Open kaandocal opened this issue 2 years ago • 2 comments

Hi and apologies if this has already been answered before (I haven't found any references in the documentation or the issues regarding this issue), but is there a good way to do exact inference on linear SDEs with Turing? The documentation contains an SDE example where the likelihood is estimated from sample trajectories, but the output distribution of linear SDEs can be computed exactly from the drift/diffusion matrix so this should not be necessary.

kaandocal avatar Apr 08 '22 15:04 kaandocal

If you know the solution (such as e.g. for linear SDEs) and want to exploit it, probably the easiest thing to do (right now) is to use the explicit solutions in your model directly and not solve any SDE at all. I.e., you would not add any solve calls etc.

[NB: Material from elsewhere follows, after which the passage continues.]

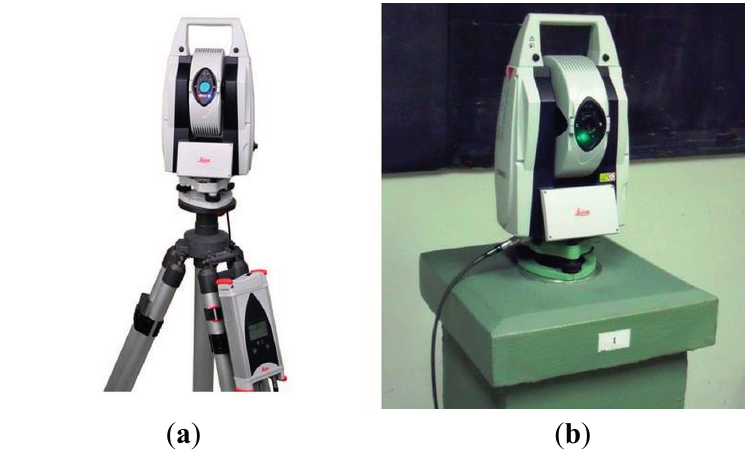
Figure 1. Leica absolute tracker AT401: ( a ) the tracker at a tripod; ( b ) the tracker at the pillar no. 1 in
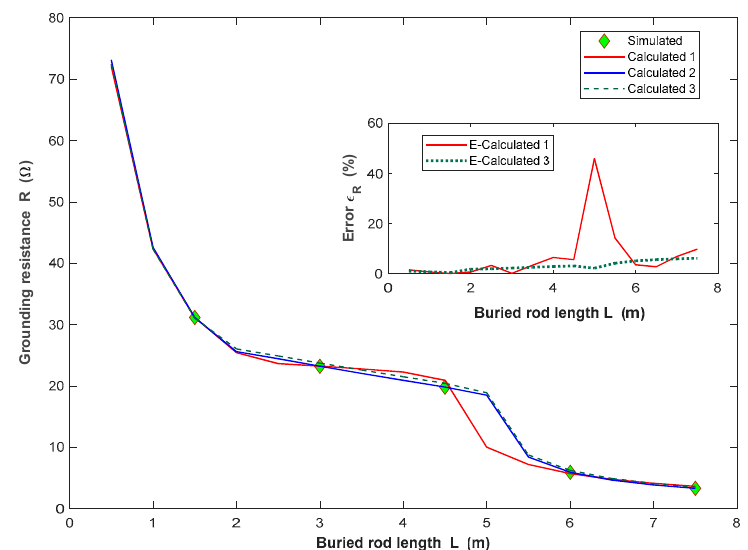
Figure 5. Simulated and calculated grounding resistance. If the grounding resistance is now measured every time 0.5 m of rod driven into the ground, new data have to be added to Table 2 obtaining Table 3. Table 3. Buried rod length L (m) and the corresponding grounding resistance R ( Ω ).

A possibly more convenient option would be to be able to write something like

observations ~ DifferentialEquation(prob, solver, ....; kwargs...)

(maybe DESolution would be a bit shorter...), which could then dispatch depending on the type of prob and exploit explicit solutions automatically and fall back to solve calls otherwise. The main question here is where such glue code should live - currently, you can just use StochasticDiffEq with Turing without Turing knowing about its existence which is easy and gives you a lot of flexibility.

devmotion avatar Apr 08 '22 20:04 devmotion

That's a good question! Theres ControlSystems.jl but that's a huge package. I was thinking of something along the lines of

sdeprob = LinearSDEProblem(drift, diffusion, u0, (0, tmax), p)
observations ~ sdeprob(10:10:100)

would be nice to have. As I am not aware of how exactly to implement something like this in Turing syntax maybe the following will suffice for now:

observations ~ MvNormal(sdeprob, 10:10:100)          # automatically compute means and (auto)covariances

But then there is no specialised LinearSDEProblem type and I'm not sure if there's any demand, maybe over at ModelingToolkit.